Surgical video segmentation is crucial for computer-assisted surgery, enabling precise
localization and tracking
of instruments and tissues. Interactive Video Object Segmentation (iVOS) models such as Segment
Anything Model
2 (SAM2) offer flexible target specification through visual prompts beyond predefined categories, but face
challenges in surgical
scenarios due to the domain gap and limited tracking capability over extended procedures. To enable comprehensive development
and evaluation of surgical iVOS, we construct
SA-SV, the largest surgical iVOS benchmark with spatio-temporal mask
annotations (masklets)
spanning six procedure types (over 61k frames, 1.6k masklets).

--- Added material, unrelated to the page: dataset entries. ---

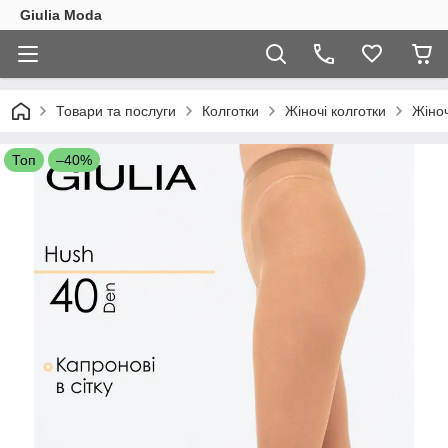
Giulia Moda
Товари та послуги
Колготки
Жіночі колготки
Жіноч
Топ
–40%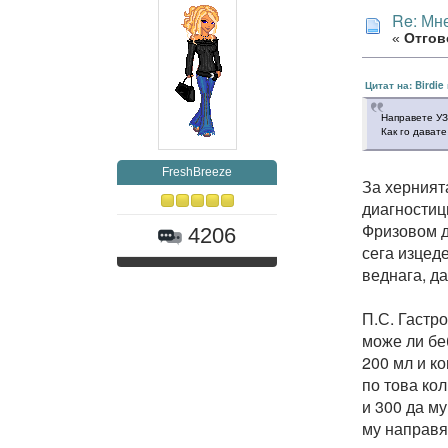
Re: Мне
«
Отгово
Цитат на: Birdie
Направете УЗ 
Как го дават
FreshBreeze
За херният
диагностиц
Фризовом д
4206
сега изцед
веднага, да
П.С. Гастро
може ли бе
200 мл и к
по това кол
и 300 да м
му направя 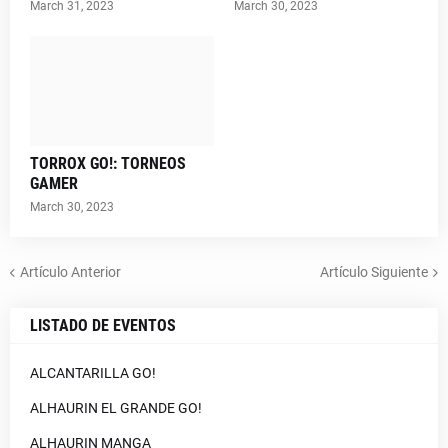
March 31, 2023
March 30, 2023
TORROX GO!: TORNEOS
GAMER
March 30, 2023
Artículo Anterior
Artículo Siguiente
LISTADO DE EVENTOS
ALCANTARILLA GO!
ALHAURIN EL GRANDE GO!
ALHAURIN MANGA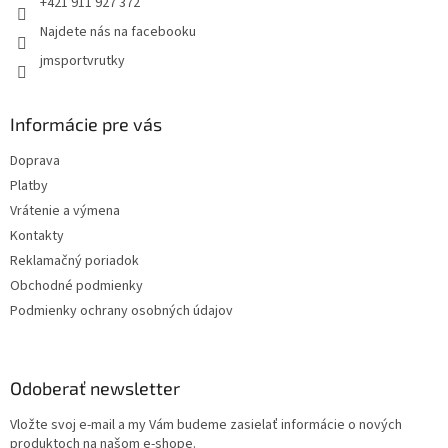
+421 911 927 372
Najdete nás na facebooku
jmsportvrutky
Informácie pre vás
Doprava
Platby
Vrátenie a výmena
Kontakty
Reklamačný poriadok
Obchodné podmienky
Podmienky ochrany osobných údajov
Odoberať newsletter
Vložte svoj e-mail a my Vám budeme zasielať informácie o nových
produktoch na našom e-shope.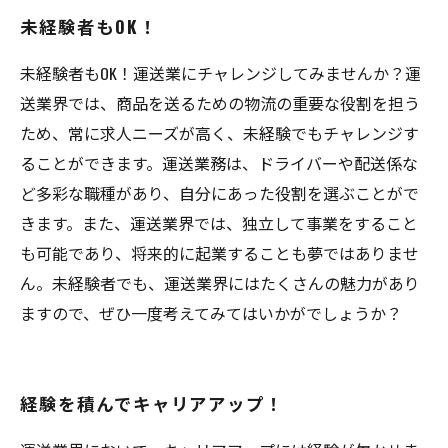
未経験者もOK！
未経験者もOK！運送業にチャレンジしてみませんか？運
送業界では、商品を送るための物流の重要な役割を担う
ため、常に求人ニーズが高く、未経験でもチャレンジす
ることができます。運送業務は、ドライバーや配送係な
ど多彩な職種があり、自分にあった役割を選ぶことがで
きます。また、運送業界では、独立して事業をすること
も可能であり、将来的に起業することも夢ではありませ
ん。未経験者でも、運送業界にはたくさんの魅力があり
ますので、ぜひ一度考えてみてはいかがでしょうか？
経験を積んでキャリアアップ！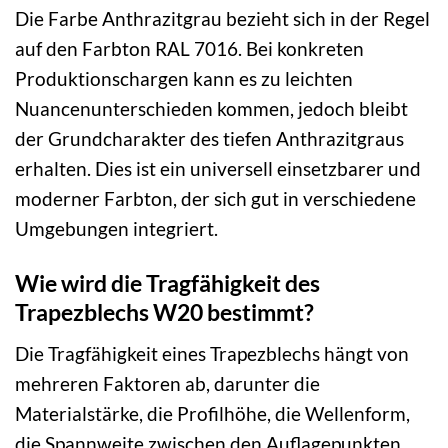
Die Farbe Anthrazitgrau bezieht sich in der Regel
auf den Farbton RAL 7016. Bei konkreten
Produktionschargen kann es zu leichten
Nuancenunterschieden kommen, jedoch bleibt
der Grundcharakter des tiefen Anthrazitgraus
erhalten. Dies ist ein universell einsetzbarer und
moderner Farbton, der sich gut in verschiedene
Umgebungen integriert.
Wie wird die Tragfähigkeit des
Trapezblechs W20 bestimmt?
Die Tragfähigkeit eines Trapezblechs hängt von
mehreren Faktoren ab, darunter die
Materialstärke, die Profilhöhe, die Wellenform,
die Spannweite zwischen den Auflagepunkten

Building on SA-SV, we propose SAM2S, a foundation model enhancing SAM2 for
robust zero-shot surgical iVOS through three complementary innovations:
(1) DiveMem for stable long-term tracking via hybrid temporal sampling and diversity-based filtering;
(2) Temporal Semantic Learning (TSL) for reliable instrument re-identification via vision-language contrastive learning; and
(3) Ambiguity-Resilient Learning (ARL) for mitigating mask drift from annotation inconsistencies
across multi-source datasets.
Extensive experiments demonstrate that SAM2S achieves 79.6 Macro Average J&F,
surpassing vanilla
and fine-tuned SAM2 by 16.6 and 4.1 points respectively, while maintaining 68 FPS real-time
inference and generalizing to diverse unseen surgical scenarios, even to a procedure type entirely absent from training.